The recent Modern Data Stack Conference EMEA, held this past May, demonstrated that a new approach to analytics can deliver spectacular results. But the steps to reaping those rewards aren't always clear. Nas Radev, data architecture expert and CEO of Infinite Lambda, walked his audience through the fundamentals of building a modern data stack from scratch.
Having implemented nearly 30 modern data platforms across 14 industries, Radev has rich experiences to share on the practicalities of building a game-changing solution from the ground up. The function of a modern data stack, he explained, is to facilitate the ingestion of data from multiple sources into a centralized place where it can be analyzed. The components of a modern data stack are:
- Data ingestion solution
- Data warehouse or data lake
- Transformation tool
- Business intelligence (BI) tool
Assembling them is about picking the best-fit combinations for your business.
Step 1: Identify data sources and the right ingestion tool
The starting point is working out exactly what it is that you're trying to calculate and measure, according to Radev. This will steer you towards the type of data you need to source, whether it’s transactions from a platform like Shopify to be used to steer ecommerce strategies, or clicks from Facebook Ads to inform marketing spends. “Once you know your use case, you need to understand where the data is that will support that use case,” he said.
There are many ingestion tools to choose from, from simple open-source software to more automated, lower-maintenance solutions. “Obviously you should have a list of the sources you want to connect to and then pick a tool that is able to connect with them out of the box,” said Radev. “That's always the easiest.”
Step 2: Plan for transformation and choose a data warehouse
The function of the data warehouse is to provide a central repository for sourced data and prepare it for reporting and analytics. Radev also recommends using a data lake for all historical data, whether it’s used for analysis immediately or later. With the help of the right data ingestion tool, it should be nearly effortless to move data from your sources to your repositories.
An open-source tool like dbt will further simplify the process, coupling with connectors like Fivetran to transform data that’s been loaded into the warehouse. Different parts of the stack can be used at different stages for cleansing, integration and preparation for reporting. They will only work if there is a consistent business logic and if you use data models designed to properly represent the real world.

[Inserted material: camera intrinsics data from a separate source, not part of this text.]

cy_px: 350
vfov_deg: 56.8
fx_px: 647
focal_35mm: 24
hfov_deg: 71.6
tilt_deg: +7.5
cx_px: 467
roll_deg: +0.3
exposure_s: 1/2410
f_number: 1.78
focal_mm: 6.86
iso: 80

There is no shortage of “tremendous solutions” when it comes to choosing a cloud-based data warehouse, according to Radev. As with all the modern data stack components, he stressed the importance of finding the best fit for the business. “If you have an internal technical team, make sure you consult with them because it's good to have a cohesive tech strategy as opposed to picking a tool because it has the most features,” he said.
Step 3: Pick a BI tool and address the use case
With a modern data stack in place, you can tackle the practicalities of the use case that prompted the investment. “You can improve your customer support by integrating some of these insights with customer support tools; you can even start pushing the stack towards machine learning tools to get some recommendations and forecasting,” he said.

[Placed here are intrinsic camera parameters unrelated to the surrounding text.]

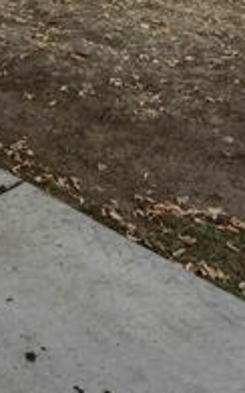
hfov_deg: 17.8
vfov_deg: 26.7
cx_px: -141
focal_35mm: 64
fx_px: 686
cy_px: -127
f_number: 7.1
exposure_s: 1/20
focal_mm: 12
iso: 50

Key takeaway: Data quality across the stack Is critical
Your component choices will depend on your needs, but Radev warned that an abiding principle stays the same. “The most important thing I'm going to say is that if you don't obsess about data quality, you will fail,” he said. “If you can earn trust and people start being more data-driven in day-to-day decision-making, you have succeeded. If they don't because they don't trust your data, that's when you fail.”
Radev recommends quality checks at each stage in every project — from ingestion through to transformation. Different solutions with varying capabilities are fine, but they need to be tested constantly. “Validate, validate and validate again,” he said. “Once you are absolutely certain you are not going to upset anyone by giving them bad data — only then should you actually promote things into a production environment.”